A Working Economy

Payroll Taxes

About two-thirds of taxpayers pay more in Social Security and Medicare payroll taxes than they do in income taxes[9]. While the EITC is a highly effective means to reduce poverty and encourage work, it is cumbersome in practice, may discourage marriage, and erases work incentives as it is phased out.

Since the EITC has the effect of offsetting a portion of the cost of payroll taxes, another approach would be to reduce payroll taxes. Currently, workers pay a 6.2% Social Security payroll tax and a 1.45% Medicare payroll tax with both matched by an equal tax paid by their employer, resulting in a combined payroll tax of 15.3% per worker.

While a critical program for retirement security, Social Security has evolved over time to produce growing disincentives for workers.[10] A reduction in the payroll tax would have an even broader and more powerful impact to encourage work.[11] Although a reduction in the payroll tax is a simpler, broader, and more effective way to encourage work than the EITC, it also comes with a much bigger price tag. A 1% reduction in the Social Security payroll tax would reduce revenues by roughly $700 billion over ten years. That reduction would reduce future Social Security benefits for workers and the revenue loss would boost the Federal debt and accelerate the Social Security Trust Fund’s insolvency, which is already running a cash deficit and will be exhausted by 2035.

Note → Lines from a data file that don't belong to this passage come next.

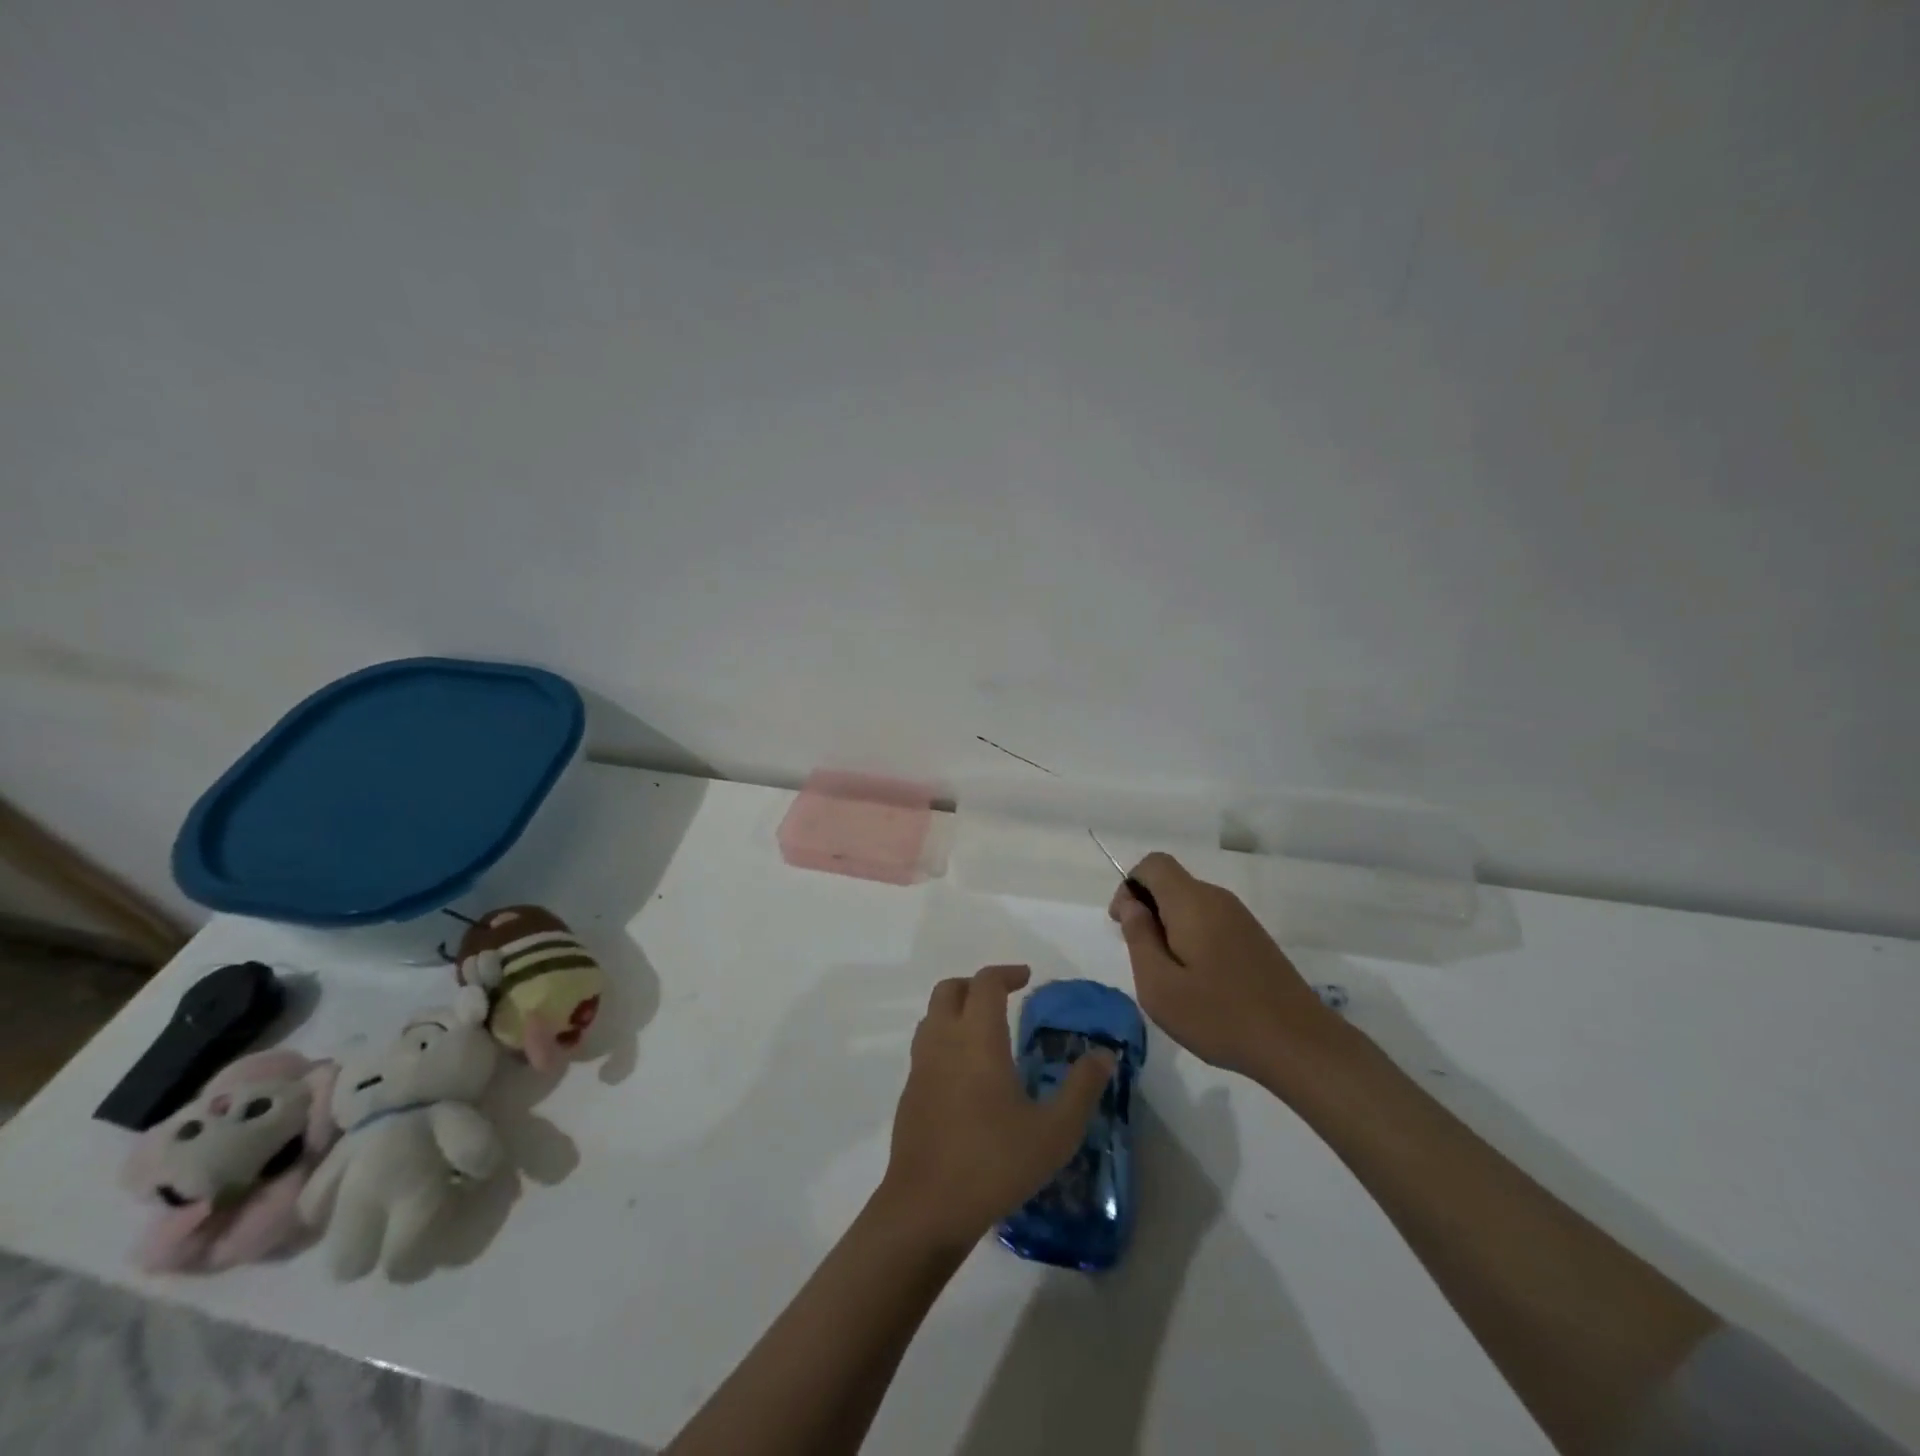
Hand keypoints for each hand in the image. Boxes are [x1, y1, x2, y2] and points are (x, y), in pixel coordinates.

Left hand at [877, 964, 1114, 1252]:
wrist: (927, 1207)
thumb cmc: (995, 1163)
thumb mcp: (1054, 1131)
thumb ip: (1082, 1088)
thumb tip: (1104, 1054)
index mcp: (977, 1038)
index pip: (986, 983)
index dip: (1006, 973)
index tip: (1027, 978)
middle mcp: (944, 1041)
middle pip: (950, 990)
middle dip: (976, 985)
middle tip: (1004, 998)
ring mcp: (920, 1066)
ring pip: (933, 1016)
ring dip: (957, 1009)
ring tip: (985, 1031)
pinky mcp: (909, 1092)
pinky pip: (925, 1046)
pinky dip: (945, 1039)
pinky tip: (966, 1074)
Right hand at [1110, 853, 1342, 1085]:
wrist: (1299, 1044)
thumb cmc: (1220, 1016)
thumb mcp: (1159, 986)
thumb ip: (1139, 937)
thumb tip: (1131, 904)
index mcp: (1192, 902)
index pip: (1153, 864)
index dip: (1130, 886)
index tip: (1125, 926)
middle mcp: (1218, 899)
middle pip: (1171, 883)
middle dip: (1148, 911)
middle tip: (1145, 960)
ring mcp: (1241, 918)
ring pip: (1190, 904)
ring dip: (1170, 928)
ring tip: (1172, 977)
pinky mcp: (1254, 938)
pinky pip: (1211, 922)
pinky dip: (1193, 939)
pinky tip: (1200, 983)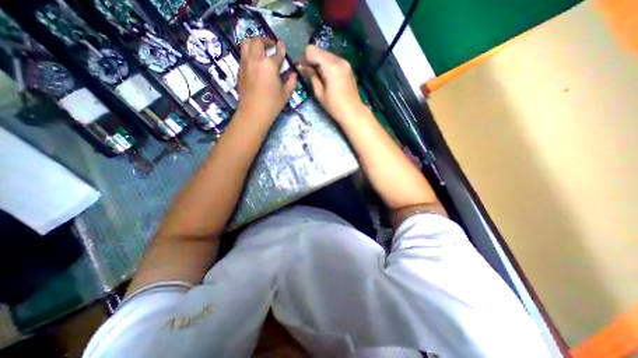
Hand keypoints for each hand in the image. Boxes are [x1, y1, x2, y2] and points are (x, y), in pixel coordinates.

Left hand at [236, 38, 296, 121]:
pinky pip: (243, 55)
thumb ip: (291, 82)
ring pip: (246, 44)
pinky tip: (255, 61)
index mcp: (270, 65)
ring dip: (254, 43)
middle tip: (271, 45)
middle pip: (258, 41)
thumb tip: (293, 74)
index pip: (277, 53)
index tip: (282, 46)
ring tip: (260, 49)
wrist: (253, 113)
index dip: (281, 49)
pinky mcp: (240, 70)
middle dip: (265, 40)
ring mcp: (245, 64)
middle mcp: (256, 60)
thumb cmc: (272, 104)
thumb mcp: (285, 94)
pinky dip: (249, 53)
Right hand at [298, 43, 363, 122]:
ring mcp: (345, 62)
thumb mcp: (319, 93)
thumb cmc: (335, 106)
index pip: (312, 50)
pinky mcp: (348, 67)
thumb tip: (303, 67)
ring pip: (326, 55)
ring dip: (319, 63)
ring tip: (318, 77)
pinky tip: (326, 77)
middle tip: (308, 73)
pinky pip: (333, 60)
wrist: (353, 112)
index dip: (305, 58)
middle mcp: (339, 60)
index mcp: (331, 66)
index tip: (303, 69)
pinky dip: (327, 65)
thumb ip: (311, 77)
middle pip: (319, 51)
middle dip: (312, 60)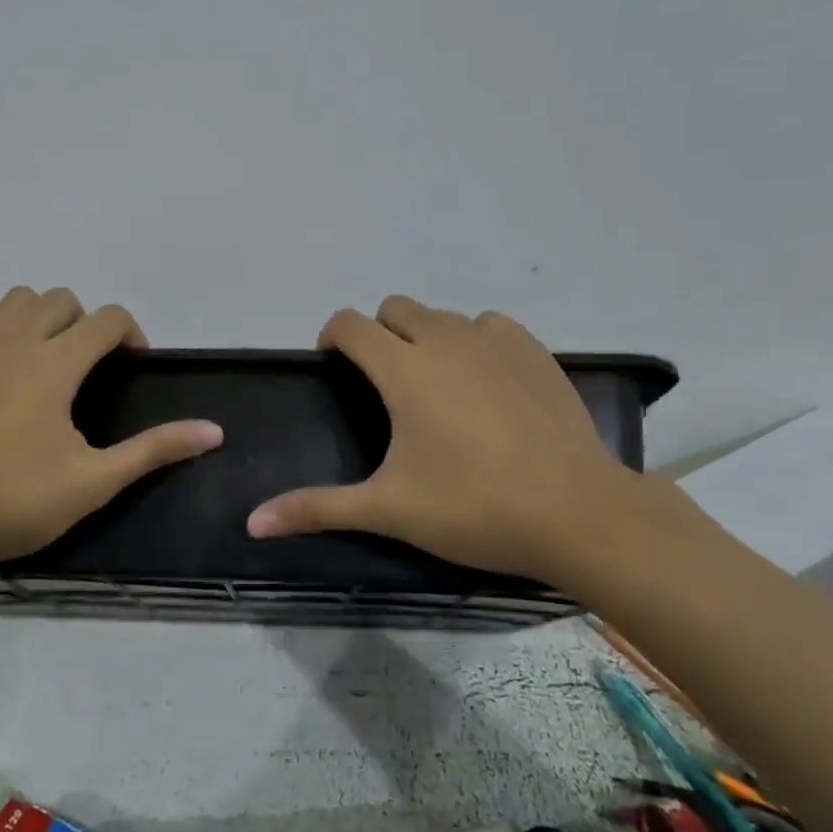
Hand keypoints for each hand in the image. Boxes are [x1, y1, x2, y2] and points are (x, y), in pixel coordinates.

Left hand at [0, 287, 222, 576]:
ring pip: (12, 300)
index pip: (107, 319)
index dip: (131, 334)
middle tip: (91, 368)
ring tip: (46, 355)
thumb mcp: (95, 480)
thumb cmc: (16, 501)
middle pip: (60, 300)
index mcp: (55, 364)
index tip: (134, 368)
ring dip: (37, 315)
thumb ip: (154, 450)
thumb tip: (214, 431)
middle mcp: (15, 344)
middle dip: (86, 322)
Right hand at [246, 296, 640, 584]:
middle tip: (385, 385)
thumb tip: (253, 522)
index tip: (334, 368)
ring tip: (437, 386)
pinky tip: (486, 383)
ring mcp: (494, 341)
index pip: (349, 323)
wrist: (579, 513)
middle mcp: (444, 340)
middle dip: (378, 334)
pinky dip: (476, 342)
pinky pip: (490, 326)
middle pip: (394, 309)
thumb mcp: (389, 509)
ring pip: (442, 316)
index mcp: (403, 369)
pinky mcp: (535, 352)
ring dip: (426, 337)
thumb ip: (317, 509)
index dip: (332, 338)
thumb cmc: (474, 507)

To preserve workers’ Social Security benefits and maintain current revenue levels and not accelerate Social Security and Medicare trust funds’ insolvency, the loss of revenue from a payroll tax cut could be offset by revenue from a carbon or consumption tax.[12] Both options tax consumption, dampen inflation, and do not have the detrimental effects of higher income taxes, which discourage work, savings, and investment that are critical for long-term growth. While consumption taxes are regressive, using the revenues to offset a payroll tax cut would help address the regressive impact of a consumption tax while encouraging work and long-term economic growth.

Another option would be to offset the loss of revenue through reforms in “tax expenditures,” the estimated $1.9 trillion annual cost of various allowances, credits, and deductions that complicate the federal tax code, increase compliance costs, distort investment decisions, and reduce revenues to the Treasury[13].

A variant of cutting payroll taxes would be to reward work by using the revenue from a consumption tax or reforms in Federal tax expenditures to finance individual “add-on” retirement accounts for workers.[14] There are a number of ways to design add-on retirement accounts. As one example, companies could be given the option or be required to devote 1% of their Federal Insurance Contributions Act (FICA) taxes for an employee to a 401(k) retirement plan owned by the employee. The Social Security Trust Fund would be made whole from the proceeds from either a consumption tax or reforms to tax expenditures.